■ ASSIGNED TASK
Every line in the listing that holds "Register" counts once; state the total and nothing more.

■ RECORDS FOR THIS EXERCISE
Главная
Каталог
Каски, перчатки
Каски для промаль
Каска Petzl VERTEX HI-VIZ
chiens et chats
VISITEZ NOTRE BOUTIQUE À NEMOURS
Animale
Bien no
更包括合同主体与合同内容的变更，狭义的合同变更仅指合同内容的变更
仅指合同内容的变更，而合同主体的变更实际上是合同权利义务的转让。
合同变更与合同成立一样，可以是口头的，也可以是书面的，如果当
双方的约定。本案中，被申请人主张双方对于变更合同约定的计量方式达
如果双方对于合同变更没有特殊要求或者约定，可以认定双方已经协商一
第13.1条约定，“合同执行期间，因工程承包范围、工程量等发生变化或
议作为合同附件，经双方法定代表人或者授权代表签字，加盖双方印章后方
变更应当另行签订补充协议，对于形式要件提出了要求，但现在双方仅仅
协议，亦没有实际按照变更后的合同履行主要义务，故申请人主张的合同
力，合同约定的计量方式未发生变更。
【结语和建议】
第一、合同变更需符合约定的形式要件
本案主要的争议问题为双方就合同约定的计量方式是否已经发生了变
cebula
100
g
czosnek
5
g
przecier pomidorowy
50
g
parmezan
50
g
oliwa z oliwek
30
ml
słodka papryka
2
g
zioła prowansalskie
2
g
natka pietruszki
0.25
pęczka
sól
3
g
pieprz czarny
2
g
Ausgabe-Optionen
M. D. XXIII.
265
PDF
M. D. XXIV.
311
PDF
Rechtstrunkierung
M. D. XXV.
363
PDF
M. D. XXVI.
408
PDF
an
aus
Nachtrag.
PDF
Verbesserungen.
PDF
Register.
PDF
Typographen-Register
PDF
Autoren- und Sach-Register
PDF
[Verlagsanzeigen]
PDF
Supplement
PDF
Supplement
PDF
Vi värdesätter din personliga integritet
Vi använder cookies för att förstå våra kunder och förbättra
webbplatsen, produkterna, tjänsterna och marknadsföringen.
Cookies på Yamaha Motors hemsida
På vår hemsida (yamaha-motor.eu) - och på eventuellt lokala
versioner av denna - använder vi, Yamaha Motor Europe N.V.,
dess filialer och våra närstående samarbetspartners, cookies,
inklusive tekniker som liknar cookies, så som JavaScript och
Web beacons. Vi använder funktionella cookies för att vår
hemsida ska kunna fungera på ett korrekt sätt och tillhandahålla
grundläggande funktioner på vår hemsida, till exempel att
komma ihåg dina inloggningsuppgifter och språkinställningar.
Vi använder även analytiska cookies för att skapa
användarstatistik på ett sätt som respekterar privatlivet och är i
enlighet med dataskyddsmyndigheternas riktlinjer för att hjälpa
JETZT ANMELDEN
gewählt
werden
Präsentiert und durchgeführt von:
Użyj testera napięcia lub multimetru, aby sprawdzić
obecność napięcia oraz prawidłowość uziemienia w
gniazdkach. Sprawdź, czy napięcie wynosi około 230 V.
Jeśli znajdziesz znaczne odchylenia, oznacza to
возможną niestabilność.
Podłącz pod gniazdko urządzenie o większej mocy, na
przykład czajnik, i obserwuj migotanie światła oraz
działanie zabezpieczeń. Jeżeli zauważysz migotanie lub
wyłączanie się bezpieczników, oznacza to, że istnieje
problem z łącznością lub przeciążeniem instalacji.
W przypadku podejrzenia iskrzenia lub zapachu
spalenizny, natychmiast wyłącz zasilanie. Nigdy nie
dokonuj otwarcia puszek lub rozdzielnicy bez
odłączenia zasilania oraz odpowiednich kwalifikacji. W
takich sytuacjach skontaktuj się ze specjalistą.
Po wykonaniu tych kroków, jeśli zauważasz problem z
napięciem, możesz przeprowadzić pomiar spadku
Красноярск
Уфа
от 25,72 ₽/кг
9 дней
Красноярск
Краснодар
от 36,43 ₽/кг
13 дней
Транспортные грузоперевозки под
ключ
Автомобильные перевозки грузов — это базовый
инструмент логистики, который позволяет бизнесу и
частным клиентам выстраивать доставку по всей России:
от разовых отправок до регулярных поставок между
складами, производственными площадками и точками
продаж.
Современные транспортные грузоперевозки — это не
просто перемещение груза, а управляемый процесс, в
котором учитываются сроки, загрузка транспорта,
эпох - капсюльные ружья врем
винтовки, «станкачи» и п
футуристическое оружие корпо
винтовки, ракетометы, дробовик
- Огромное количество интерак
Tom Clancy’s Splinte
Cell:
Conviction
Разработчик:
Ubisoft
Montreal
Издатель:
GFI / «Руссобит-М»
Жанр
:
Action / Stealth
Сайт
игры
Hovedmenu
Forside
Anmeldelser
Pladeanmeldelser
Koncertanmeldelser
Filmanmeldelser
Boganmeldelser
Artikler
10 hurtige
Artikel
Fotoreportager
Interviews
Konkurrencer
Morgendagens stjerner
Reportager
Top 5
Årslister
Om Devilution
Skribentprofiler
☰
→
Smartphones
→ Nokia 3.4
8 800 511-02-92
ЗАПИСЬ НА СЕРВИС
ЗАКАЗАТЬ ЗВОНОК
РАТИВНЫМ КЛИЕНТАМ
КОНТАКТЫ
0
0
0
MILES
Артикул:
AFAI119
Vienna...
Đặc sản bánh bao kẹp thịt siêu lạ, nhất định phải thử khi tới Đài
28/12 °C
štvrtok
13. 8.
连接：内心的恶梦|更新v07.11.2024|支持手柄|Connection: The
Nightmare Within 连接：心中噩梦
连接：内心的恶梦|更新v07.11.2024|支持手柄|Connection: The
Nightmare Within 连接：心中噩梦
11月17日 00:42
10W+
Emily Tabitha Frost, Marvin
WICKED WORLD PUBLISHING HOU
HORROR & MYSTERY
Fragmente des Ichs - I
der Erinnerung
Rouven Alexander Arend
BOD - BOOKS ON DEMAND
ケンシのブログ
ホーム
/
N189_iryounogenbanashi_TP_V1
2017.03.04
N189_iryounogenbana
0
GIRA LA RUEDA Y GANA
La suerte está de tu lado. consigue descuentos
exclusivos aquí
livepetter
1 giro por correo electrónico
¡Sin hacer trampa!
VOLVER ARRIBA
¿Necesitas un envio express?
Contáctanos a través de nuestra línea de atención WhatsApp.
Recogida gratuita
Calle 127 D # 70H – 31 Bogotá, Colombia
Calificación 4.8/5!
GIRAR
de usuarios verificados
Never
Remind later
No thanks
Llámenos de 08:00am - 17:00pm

■ EXERCISE SOLUTION
3